Per the company’s website, “J.D. Power translates consumer survey responses into studies and reports that are used by companies worldwide to improve product quality, customer satisfaction, and other business metrics.”

Companies purchase the firm's market intelligence in order to identify areas of strength relative to the competition as well as aspects that may require improvement, such as customer service or—in the case of car producers, for example—build quality. “The companies that deliver a great experience for their consumers also deliver great financial performance,” says Webster.

The Michigan-based firm also provides data services that help clients better understand the markets in which they operate. Its solutions include The Power Information Network, or PIN, which provides real-time data on retail vehicle sales and J.D. Power Valuation Services (previously known as the NADA Used Car Guide), which collects pricing information on new and used car transactions.

Fast Fact

One of Dave Power’s first business clients was Toyota, which paid him $600 for a report on the U.S. forklift market.

Are the Results Objective?

While the bulk of its revenue comes from the businesses it rates, J.D. Power has long contended that its survey results remain objective. In other words, though clients pay the research firm for detailed market data or licensing rights, those funds don’t affect the consumer survey results. “It’s unvarnished truth,” says Webster. “That’s been the formula since the beginning.”

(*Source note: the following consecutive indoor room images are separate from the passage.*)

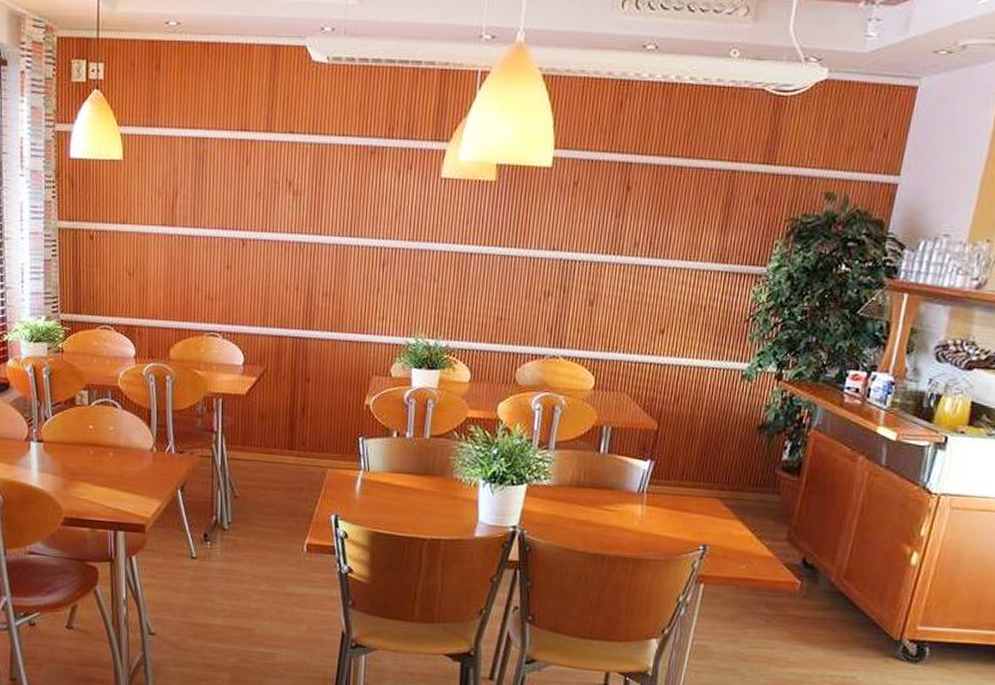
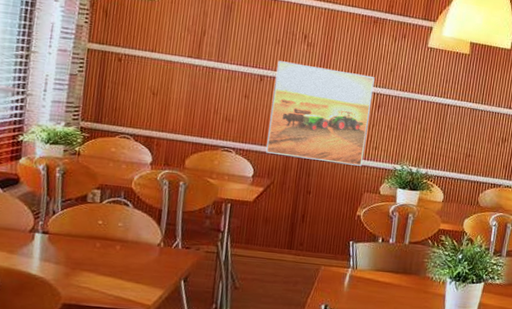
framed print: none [256,218,376,343] -> present [266,60,375,166]

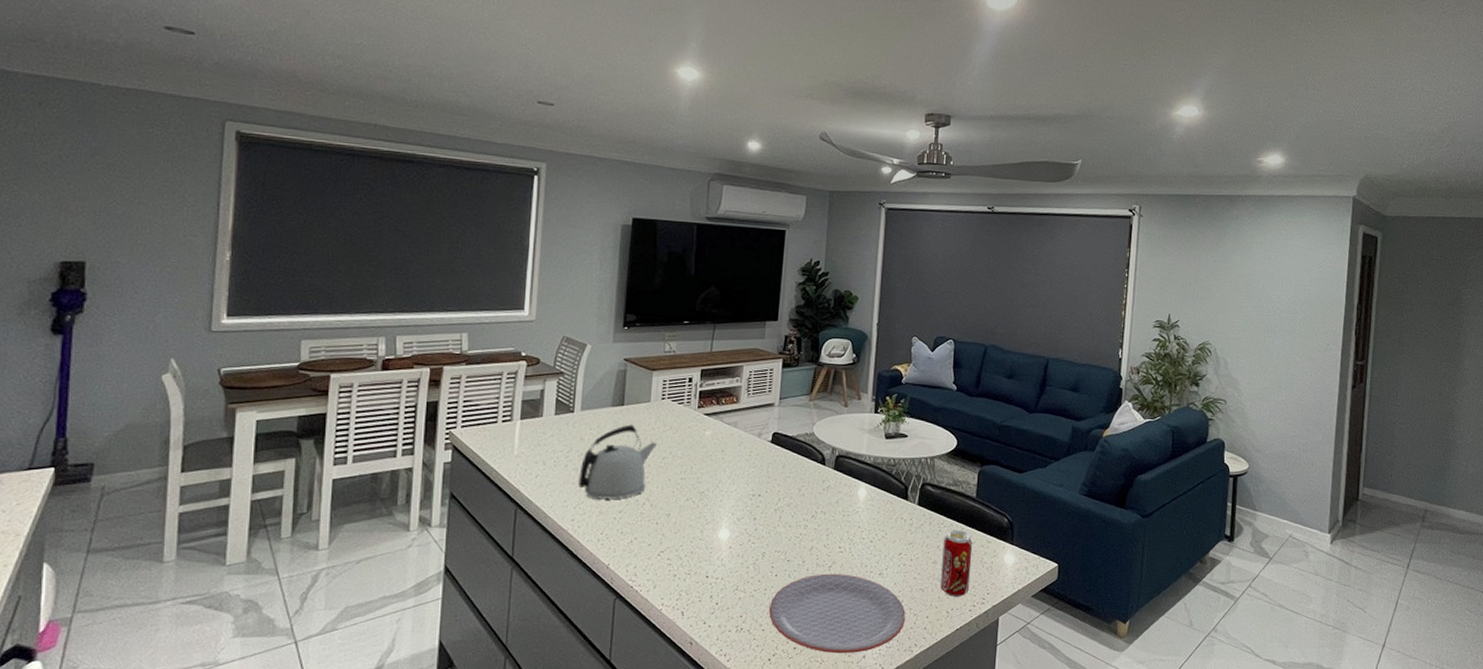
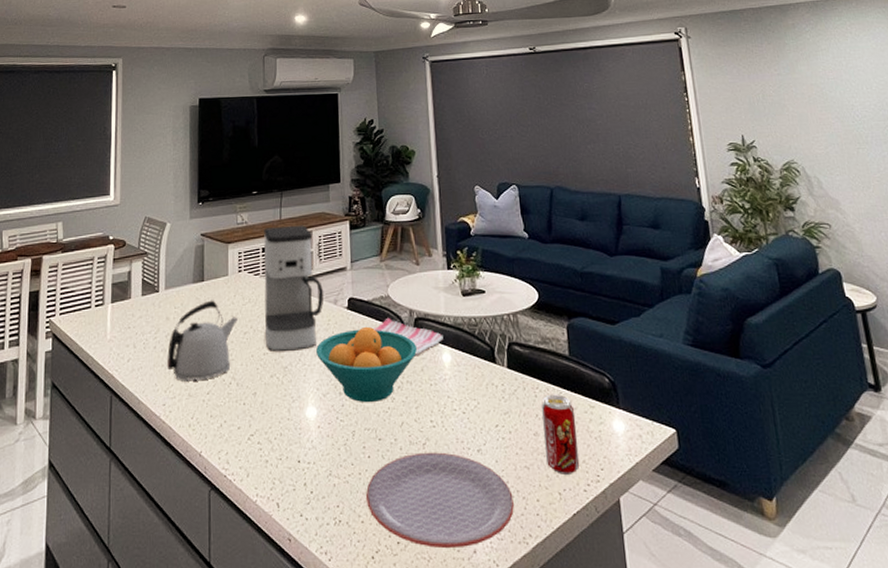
coffee maker: none [684,358,749,478] -> present [264,225,324,352]
fruit bowl: none [735,460,836,528] -> present [316,326,418,402]
dish towel: none [795,453,862,490] -> present [373,317,443,357]

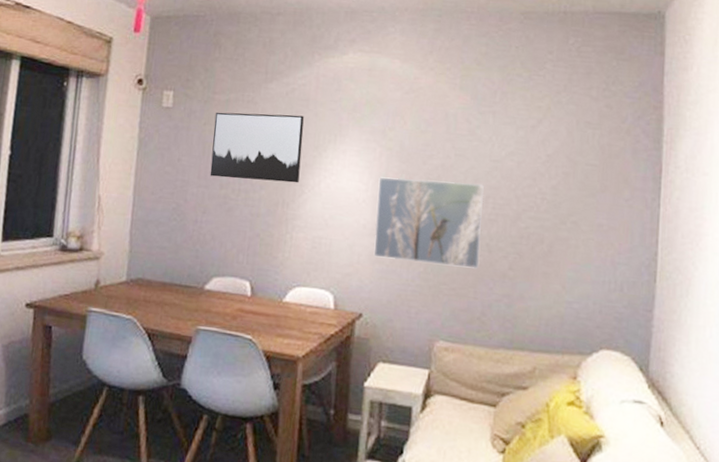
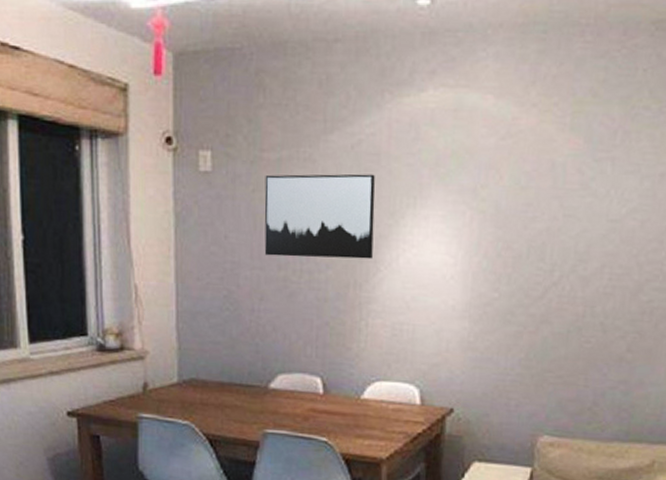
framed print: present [373,177,484,270] -> none [465,246,599,354]

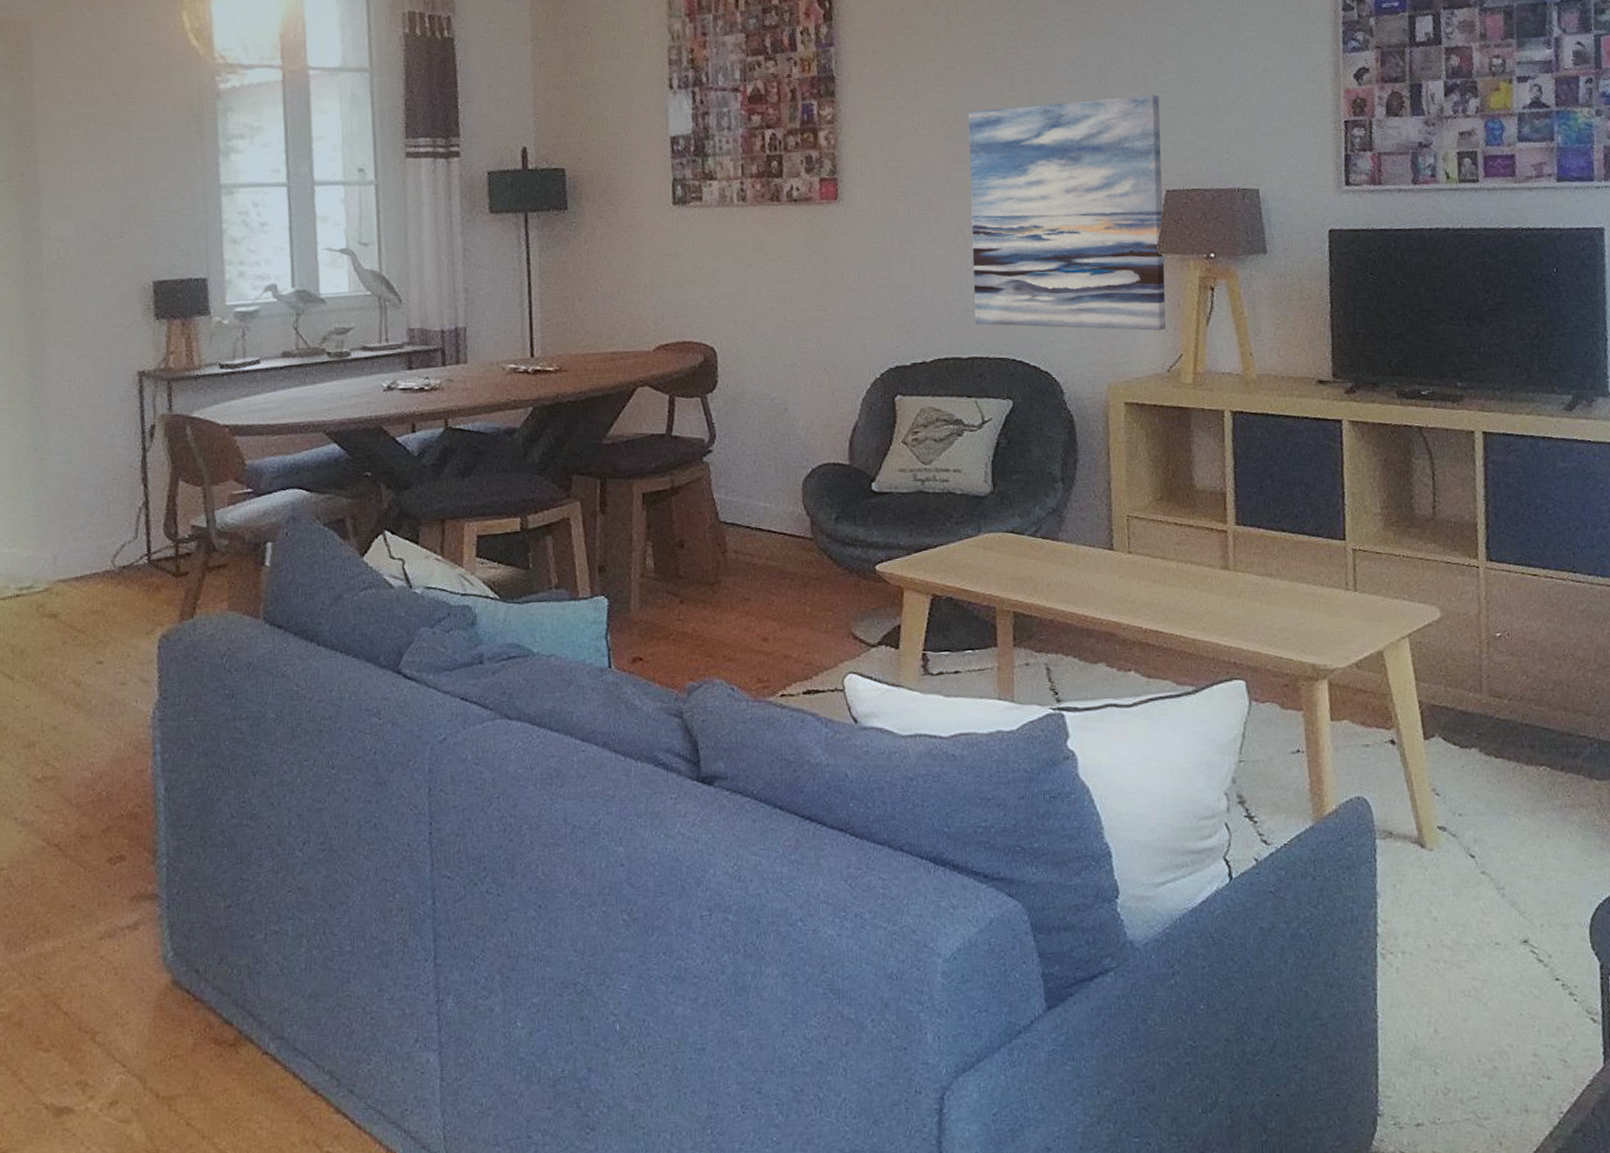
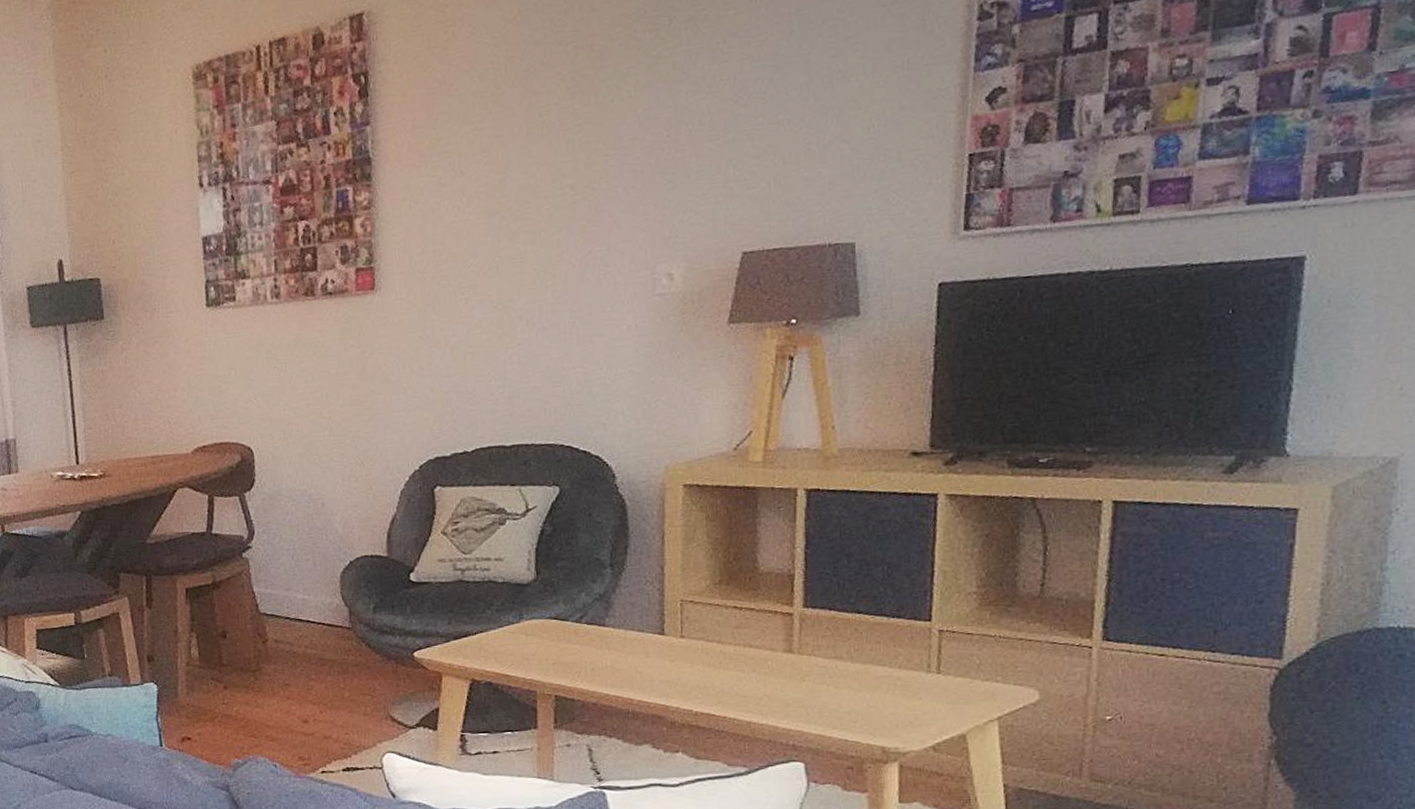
wall art: present [968,94,1167,331] -> none [516,144,740,411]

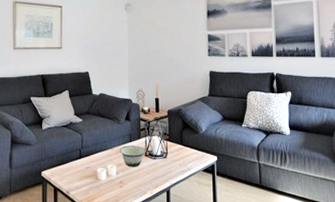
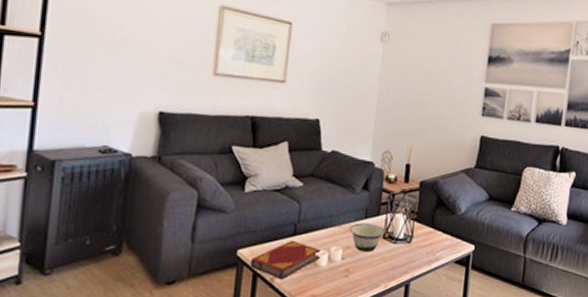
hardback book: none [51,162,101,192] -> present [250,240,322,280]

Webster suggests that in some cases, companies perform poorly in its surveys even though they hire J.D. Power to obtain market data or advisory services. “We’re going to do our work with integrity,” he says. “And we’re going to do it whether or not companies like it.”

The Bottom Line

While you may not walk away with insight into a specific product line or service, J.D. Power’s surveys are regarded as a key tool for assessing a provider’s overall performance in terms of customer satisfaction or quality. The fact that J.D. Power solicits feedback from verified users of a particular brand is a key point of differentiation compared with most online reviews.